■ Passage retenu
· · · · ·

© Kirsten Nijhof

A propos

Un dossier préparé par Benoit van Langenhove.

Présentation

Titre original : Die Feen, grosse romantische Oper in drei Akten
Titre francophone : Les Fées, grand opéra romantique en trois actes

Livret et musique de Richard Wagner

Référence catalographique Wagner-Werk-Verzeichnis : WWV 32

Rédaction du livret : janvier – février 1833.
Composition de la musique : février 1833 – printemps 1834.

Source littéraire principale du livret :
La donna serpente [La femme serpent] de Carlo Gozzi

Création : Munich : Königliches Hof- und Nationaltheater le 29 juin 1888 sous la direction de Franz Fischer.

Distribution

Der Feenkönig / Le roi des fées (basse)
Ada, eine Fee / Ada, une fée (soprano)
Farzana, eine Fee / Farzana, une fée (soprano)
Zemina, eine Fee / Zemina, une fée (soprano)
Arindal, König von Tramond / Arindal, roi de Tramond (ténor)
Lora, seine Schwester / Lora, sa sœur (soprano)

· · · · ·

■ Consigne
D'après la fiche sur Les Fées de Wagner, répondez :
(a) Sous quelle direction l'œuvre a-t-elle été créée à Munich ?
(b) Quelle pièce de Carlo Gozzi constitue la source littéraire principale du livret ?
(c) Quelle tessiture est indiquée pour Arindal, roi de Tramond ?
Les enregistrements n'interviennent pas dans cet exercice.

■ Données extraites
· · · · ·

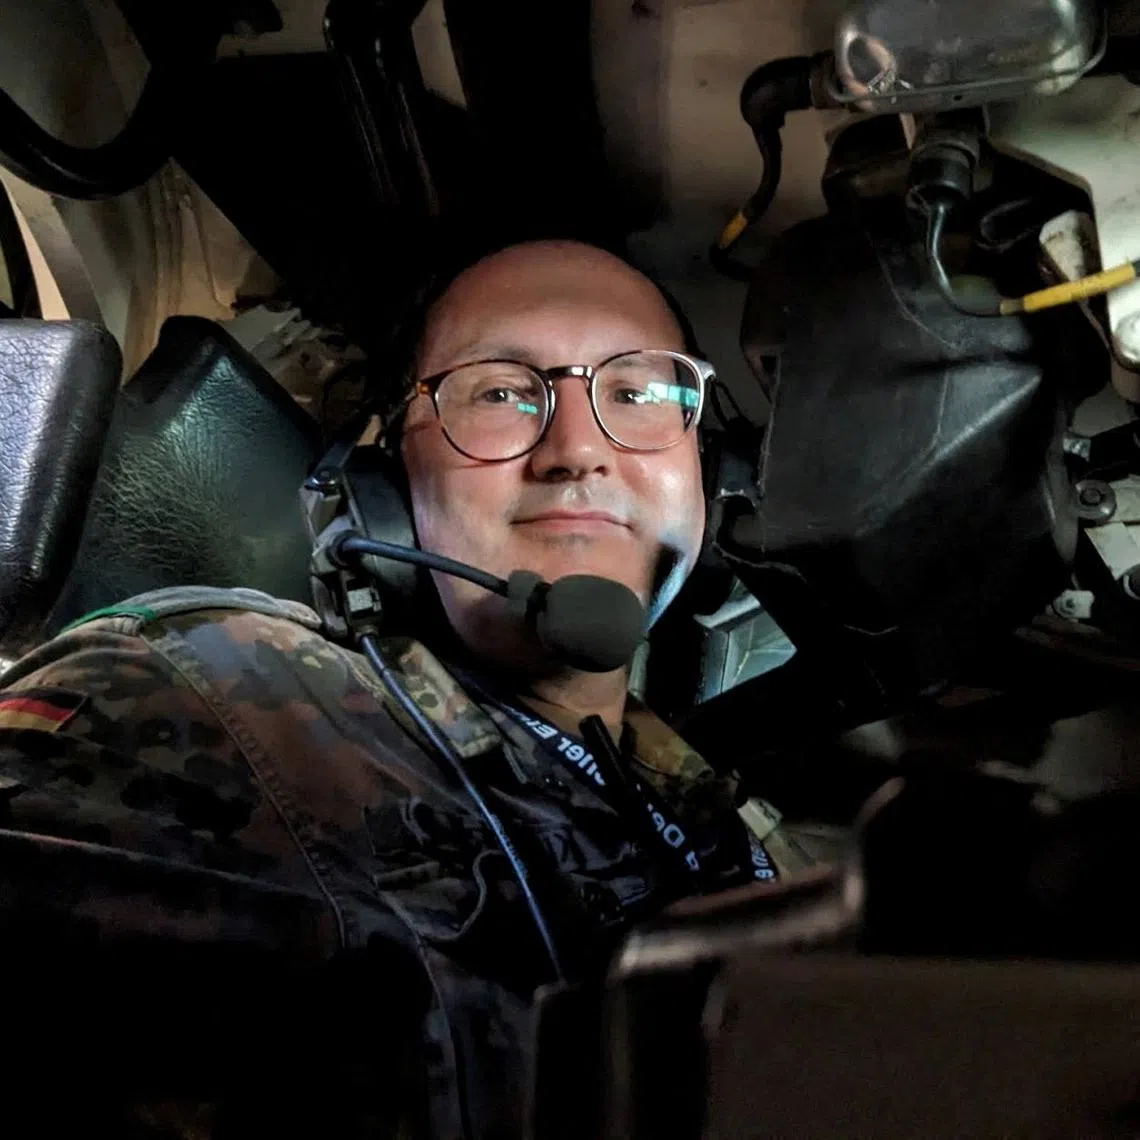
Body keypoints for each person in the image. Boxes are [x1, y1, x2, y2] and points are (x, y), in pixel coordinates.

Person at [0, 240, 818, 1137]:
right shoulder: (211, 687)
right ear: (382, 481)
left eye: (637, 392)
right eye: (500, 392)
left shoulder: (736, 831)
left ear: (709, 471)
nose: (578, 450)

· · · · ·

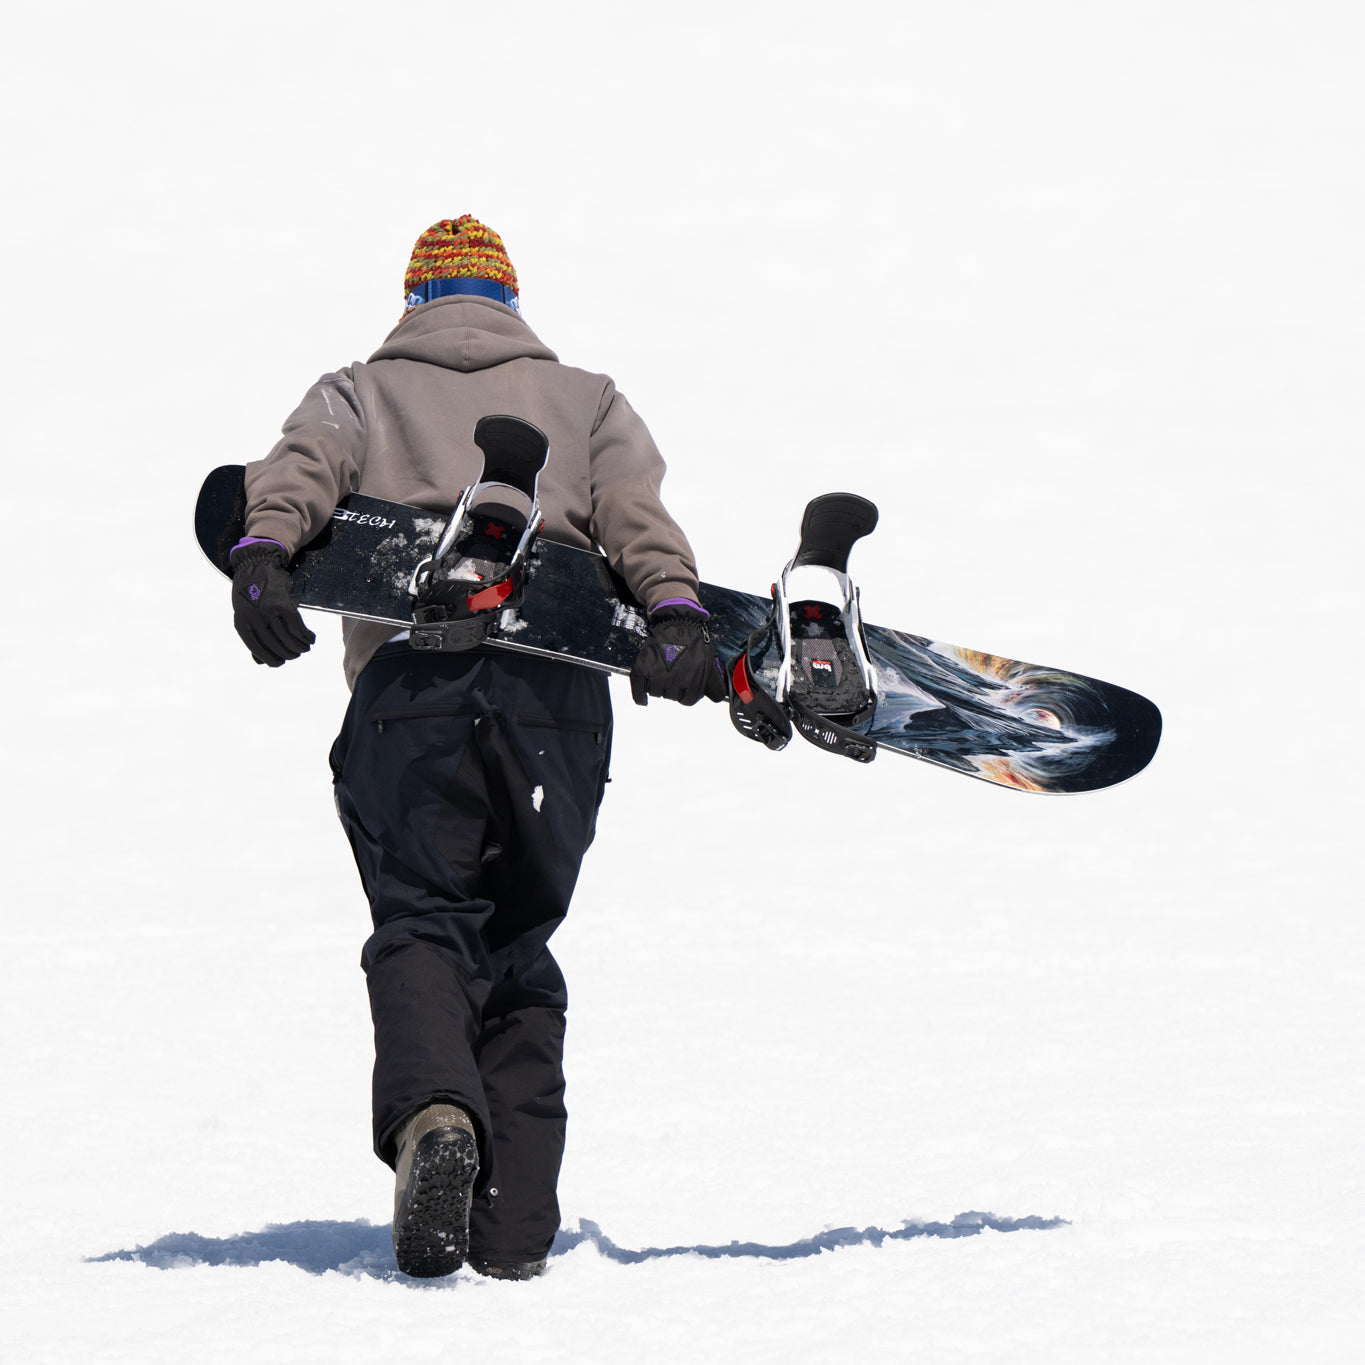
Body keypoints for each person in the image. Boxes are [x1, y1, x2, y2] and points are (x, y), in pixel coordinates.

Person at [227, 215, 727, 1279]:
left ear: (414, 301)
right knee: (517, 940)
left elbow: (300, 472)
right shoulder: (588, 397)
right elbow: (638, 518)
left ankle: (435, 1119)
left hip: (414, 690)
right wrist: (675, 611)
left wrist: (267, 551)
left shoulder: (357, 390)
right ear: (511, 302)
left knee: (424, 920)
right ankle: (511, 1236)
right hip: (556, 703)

· · · · ·

■ Réponse
(a) Sous la direction de Franz Fischer.
(b) La donna serpente (La femme serpent).
(c) Ténor.